Is ‘Emotive UI’ the future of UX?
In today’s world, ‘socializing’ essentially means, being active on social networking sites. People are sharing all sorts of emotions such as happiness, triumphs, mishaps, and grievance with their online friends, followers, and contacts. So, they want to minimize the differences between their online UX Design and real-world experiences.
One of the crucial features of online user experience designing is that it lacks emotion. For instance, if a person experiences an extreme delight after having a meal at a chick restaurant, he or she now expect a similar kind of engagement through user interface designing on the restaurant’s website or its social networking page. However, the real-life elements like the restaurant’s delightful ambiance and warm service are quite difficult to replicate on its website. This is where emotive User Interface & user experience designing steps in.
As per Robert Plutchik’s theory of emotion, there are eight primary emotions that include anger, disgust, sadness, fear, anticipation, trust, surprise, and joy. Most businesses are always looking to surprise and delight the users, which can give rise to joy, trust, and loyalty in them. Thus, emotion has been perceived as the consequence of design up till now, which is about to change in the future.
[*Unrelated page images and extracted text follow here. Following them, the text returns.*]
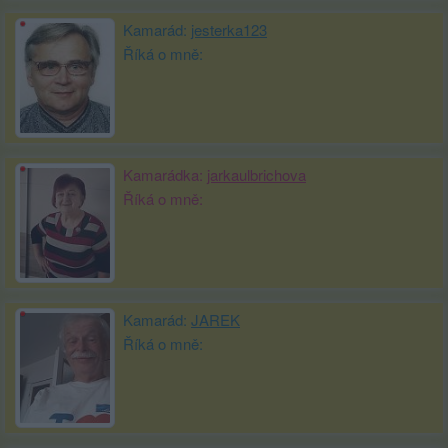
Kamarád:
jesterka123
Říká o mně:
Kamarádka:
jarkaulbrichova
Říká o mně:
Kamarád:
JAREK
Říká o mně:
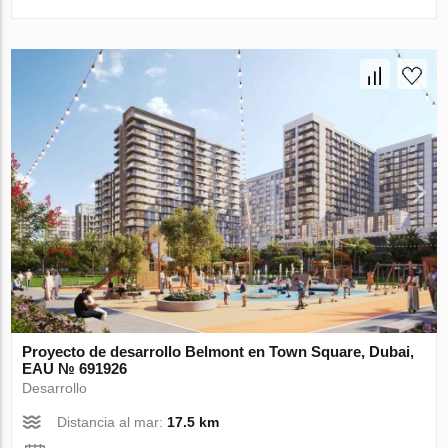
Proyecto de desarrollo Belmont en Town Square, Dubai,
EAU № 691926
Desarrollo
Distancia al mar:
17.5 km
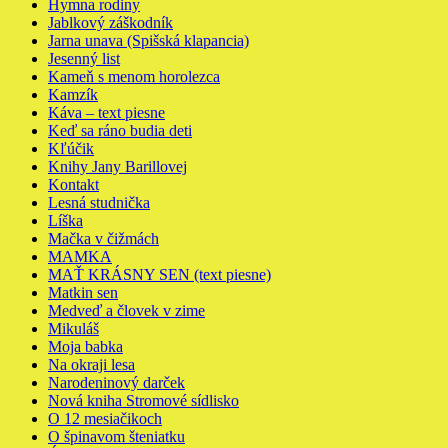
Hymna rodiny
Jablkový záškodník
Jarna unava (Spišská klapancia)
Jesenný list
Kameň s menom horolezca
Kamzík
Káva – text piesne
Keď sa ráno budia deti
Kľúčik
Knihy Jany Barillovej
Kontakt
Lesná studnička
Líška
Mačka v čižmách
MAMKA
MAŤ KRÁSNY SEN (text piesne)
Matkin sen
Medveď a človek v zime
Mikuláš
Moja babka
Na okraji lesa
Narodeninový darček
Nová kniha Stromové sídlisko
O 12 mesiačikoch
O špinavom šteniatku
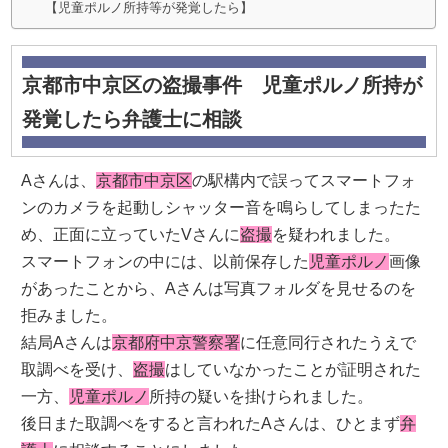
【児童ポルノ所持等が発覚したら】
京都市中京区の盗撮事件 児童ポルノ所持が
発覚したら弁護士に相談
Aさんは、
京都市中京区
の駅構内で誤ってスマートフォ
ンのカメラを起動しシャッター音を鳴らしてしまったた
め、正面に立っていたVさんに
盗撮
を疑われました。
スマートフォンの中には、以前保存した
児童ポルノ
画像
があったことから、Aさんは写真フォルダを見せるのを
拒みました。
結局Aさんは
京都府中京警察署
に任意同行されたうえで
取調べを受け、
盗撮
はしていなかったことが証明された
一方、
児童ポルノ
所持の疑いを掛けられました。
後日また取調べをすると言われたAさんは、ひとまず
弁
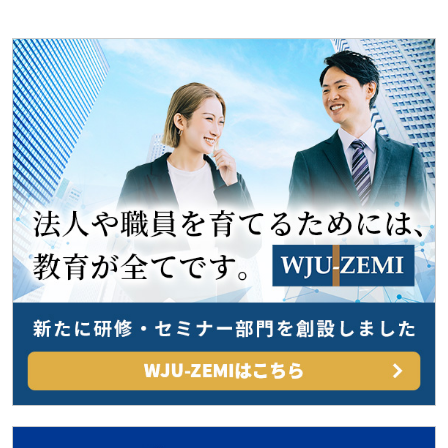
ゲ
ー
シ
ョ
ン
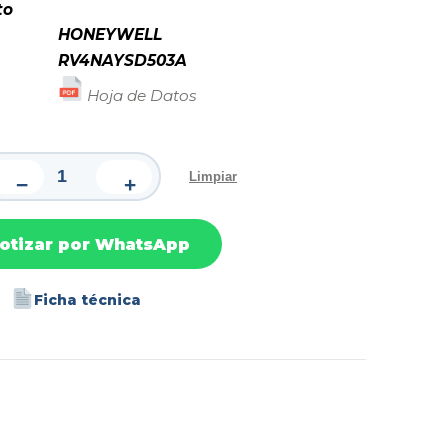
to
HONEYWELL
RV4NAYSD503A
Hoja de Datos
Limpiar
−
+
otizar por WhatsApp
Ficha técnica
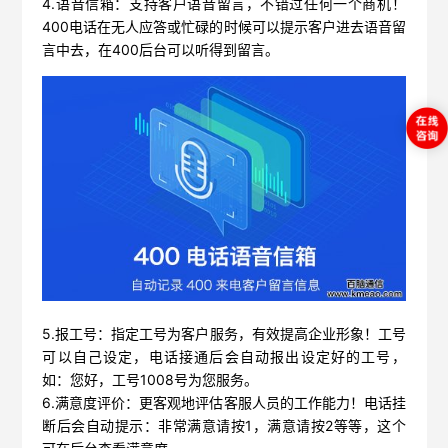
4.
语音信箱：
支持客户语音留言，不错过任何一个商机！
400电话在无人应答或忙碌的时候可以提示客户进去语音留
言中去，在400后台可以听得到留言。
5.
报工号：
指定工号为客户服务，有效提高企业形象！工号
可以自己设定，电话接通后会自动报出设定好的工号，
如：您好，工号1008号为您服务。
6.
满意度评价
：更客观地评估客服人员的工作能力！电话挂
断后会自动提示：非常满意请按1，满意请按2等等，这个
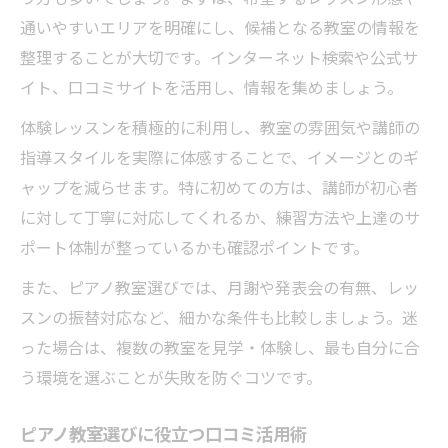
通いやすいエリアを明確にし、候補となる教室の情報を
整理することが大切です。インターネット検索や公式サ
イト、口コミサイトを活用し、情報を集めましょう。
体験レッスンを積極的に利用し、教室の雰囲気や講師の
指導スタイルを実際に体感することで、イメージとのギ
ャップを減らせます。特に初めての方は、講師が初心者
に対して丁寧に対応してくれるか、練習方法や上達のサ
ポート体制が整っているかも確認ポイントです。
また、ピアノ教室選びでは、月謝や発表会の有無、レッ
スンの振替対応など、細かな条件も比較しましょう。迷
った場合は、複数の教室を見学・体験し、最も自分に合
う環境を選ぶことが失敗を防ぐコツです。
ピアノ教室選びに役立つ口コミ活用術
Emotion has evolved as a vital ingredient that can drive the user experience, and most designers are looking to tap its enormous potential. While it’s too early to confirm, the industry pulse depicts that Emotive UI has all it takes to take on the conventional design techniques by storm. The premonition is conceived on the fact that end-users, being humans, are a hotchpotch of emotions and sooner or later, the designers would have to find a way to deal with the inevitable of dealing with it.
Sherine Kazim, who has conceived an emoji-based version of Plutchik’s wheel of emotion, believes that the form of User Interface that most accurately reflects our emotional spectrum is emojis. She points to the fact that in the chart that there is a dissipation of intensity that happens as you move further out on the wheel. She also thinks it’s surprising that nobody in design has talked about it yet.
Kazim says “We tend to create products that aim for the center-wheel emotions, because it’s the easiest thing to convey. We rarely think about the full spectrum, and we don’t think about the dissipation. Currently, most designers think about the design intention and the user reaction: ‘I want to make you happy,’ and the user is happy.”
Based on her reasoning, it would be safe to predict that designer will now start designing UI that focuses on primary emotion as well as its dissipation. Efforts would be made to make the communication between people and products more meaningful and emotion-filled, and this could apply to the interactions between the users and websites as well. As this connection is set to get stronger, a well-designed User Interface could well be able to manage the entire emotional spectrum of the users with ease.